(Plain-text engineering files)
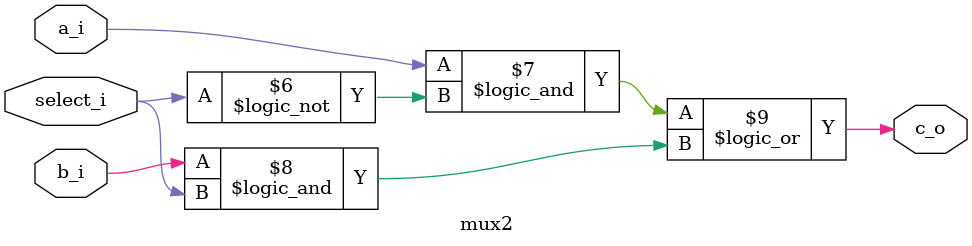
<source format=sv>
module mux2
  (input [0:0] a_i
  ,input [0:0] b_i
  ,input [0:0] select_i
  ,output reg [0:0] c_o);

   // Implement a Two-Input Multiplexer (mux2). You must use behavioral verilog.
   // 
   // Your code here:
   always_comb begin
   logic [0:0] a_w, b_w, s_w;
   a_w = a_i;
   b_w = b_i;
   s_w = select_i;
   c_o = (a_w && !s_w) || (b_w && s_w);
   end
   
endmodule

</source>
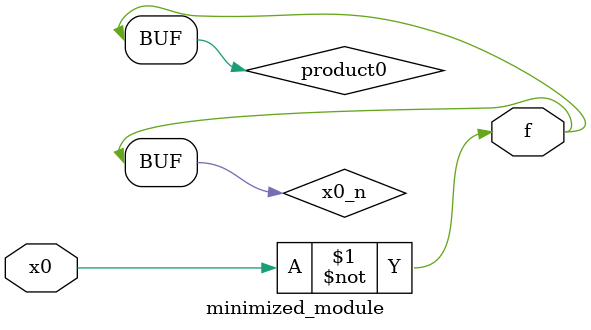
<source format=v>
module minimized_module (
    input x0,
    output f
);

    // Internal wires
    wire x0_n;
    wire product0;

    // NOT gates for inverted inputs
    not(x0_n, x0);

    // AND gates for product terms
    assign product0 = x0_n;

    // OR gate for sum of products
    assign f = product0;

endmodule

</source>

:: WRITTEN TASK ::
Go through the data and return every word of it verbatim, leaving out the pictures.

:: REPLY ::
<source format=sv>
module mux2
  (input [0:0] a_i
  ,input [0:0] b_i
  ,input [0:0] select_i
  ,output reg [0:0] c_o);

   // Implement a Two-Input Multiplexer (mux2). You must use behavioral verilog.
   // 
   // Your code here:
   always_comb begin
   logic [0:0] a_w, b_w, s_w;
   a_w = a_i;
   b_w = b_i;
   s_w = select_i;
   c_o = (a_w && !s_w) || (b_w && s_w);
   end
   
endmodule

</source>
<source format=v>
module minimized_module (
    input x0,
    output f
);

    // Internal wires
    wire x0_n;
    wire product0;

    // NOT gates for inverted inputs
    not(x0_n, x0);

    // AND gates for product terms
    assign product0 = x0_n;

    // OR gate for sum of products
    assign f = product0;

endmodule

</source>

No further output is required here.